(Work instruction): For this exercise, copy out each line of the material below that includes "Calculate".

Segment Start: Given records

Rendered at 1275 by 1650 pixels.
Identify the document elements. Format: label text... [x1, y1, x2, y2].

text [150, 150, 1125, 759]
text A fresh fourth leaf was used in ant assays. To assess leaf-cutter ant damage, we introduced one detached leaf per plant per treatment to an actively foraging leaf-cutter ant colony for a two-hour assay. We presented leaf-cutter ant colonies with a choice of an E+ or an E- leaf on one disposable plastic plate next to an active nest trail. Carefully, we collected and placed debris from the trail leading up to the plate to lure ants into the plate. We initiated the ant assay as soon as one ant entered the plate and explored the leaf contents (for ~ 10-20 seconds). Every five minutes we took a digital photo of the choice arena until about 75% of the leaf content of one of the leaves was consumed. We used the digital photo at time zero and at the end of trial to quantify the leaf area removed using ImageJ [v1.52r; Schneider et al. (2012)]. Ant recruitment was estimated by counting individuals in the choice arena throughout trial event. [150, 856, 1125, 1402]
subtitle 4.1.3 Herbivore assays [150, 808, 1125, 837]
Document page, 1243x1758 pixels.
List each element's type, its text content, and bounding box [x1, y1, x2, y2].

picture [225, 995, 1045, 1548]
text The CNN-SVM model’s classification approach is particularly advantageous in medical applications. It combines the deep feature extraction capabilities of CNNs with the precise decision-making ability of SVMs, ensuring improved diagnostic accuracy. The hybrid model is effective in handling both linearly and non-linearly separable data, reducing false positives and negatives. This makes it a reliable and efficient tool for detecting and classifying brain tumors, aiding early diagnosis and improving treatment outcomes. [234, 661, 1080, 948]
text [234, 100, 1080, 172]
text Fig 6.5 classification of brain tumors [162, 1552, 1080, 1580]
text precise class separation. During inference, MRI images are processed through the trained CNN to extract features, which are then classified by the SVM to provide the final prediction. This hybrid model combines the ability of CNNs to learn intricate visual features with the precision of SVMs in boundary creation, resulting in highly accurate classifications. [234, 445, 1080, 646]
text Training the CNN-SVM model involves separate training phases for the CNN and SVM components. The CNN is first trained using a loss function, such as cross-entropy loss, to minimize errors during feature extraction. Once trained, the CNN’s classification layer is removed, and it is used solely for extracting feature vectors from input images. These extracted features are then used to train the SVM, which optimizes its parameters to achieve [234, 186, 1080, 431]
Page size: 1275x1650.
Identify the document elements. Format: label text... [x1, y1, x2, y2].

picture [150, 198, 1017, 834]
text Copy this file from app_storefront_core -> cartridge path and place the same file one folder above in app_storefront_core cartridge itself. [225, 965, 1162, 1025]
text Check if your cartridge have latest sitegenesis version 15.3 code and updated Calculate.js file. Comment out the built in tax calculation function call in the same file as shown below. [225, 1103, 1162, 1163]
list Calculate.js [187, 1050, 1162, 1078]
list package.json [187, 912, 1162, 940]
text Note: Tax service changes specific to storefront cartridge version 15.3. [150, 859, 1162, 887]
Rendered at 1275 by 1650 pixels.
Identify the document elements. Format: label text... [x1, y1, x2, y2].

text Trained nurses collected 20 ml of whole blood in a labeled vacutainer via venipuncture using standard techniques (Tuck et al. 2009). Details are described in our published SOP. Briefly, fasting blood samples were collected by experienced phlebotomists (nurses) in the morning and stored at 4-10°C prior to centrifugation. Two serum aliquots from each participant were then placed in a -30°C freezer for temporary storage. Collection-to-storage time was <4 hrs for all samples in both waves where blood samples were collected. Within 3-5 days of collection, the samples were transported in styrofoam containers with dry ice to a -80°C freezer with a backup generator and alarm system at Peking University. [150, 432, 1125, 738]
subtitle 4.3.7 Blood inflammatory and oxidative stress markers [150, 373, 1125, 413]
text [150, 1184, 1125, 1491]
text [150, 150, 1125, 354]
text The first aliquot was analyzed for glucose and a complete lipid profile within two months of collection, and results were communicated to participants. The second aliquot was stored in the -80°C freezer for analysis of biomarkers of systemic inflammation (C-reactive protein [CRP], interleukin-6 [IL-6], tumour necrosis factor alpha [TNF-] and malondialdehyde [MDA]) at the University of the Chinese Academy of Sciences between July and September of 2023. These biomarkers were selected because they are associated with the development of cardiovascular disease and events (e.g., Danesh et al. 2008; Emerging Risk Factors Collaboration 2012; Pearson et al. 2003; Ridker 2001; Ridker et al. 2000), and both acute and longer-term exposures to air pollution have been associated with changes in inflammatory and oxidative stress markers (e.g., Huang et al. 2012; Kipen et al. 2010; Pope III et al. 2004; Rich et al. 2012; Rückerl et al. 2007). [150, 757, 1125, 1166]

Segment End: Given records

(Output for this task):
text Check if your cartridge have latest sitegenesis version 15.3 code and updated Calculate.js file. Comment out the built in tax calculation function call in the same file as shown below. [225, 1103, 1162, 1163]
list Calculate.js [187, 1050, 1162, 1078]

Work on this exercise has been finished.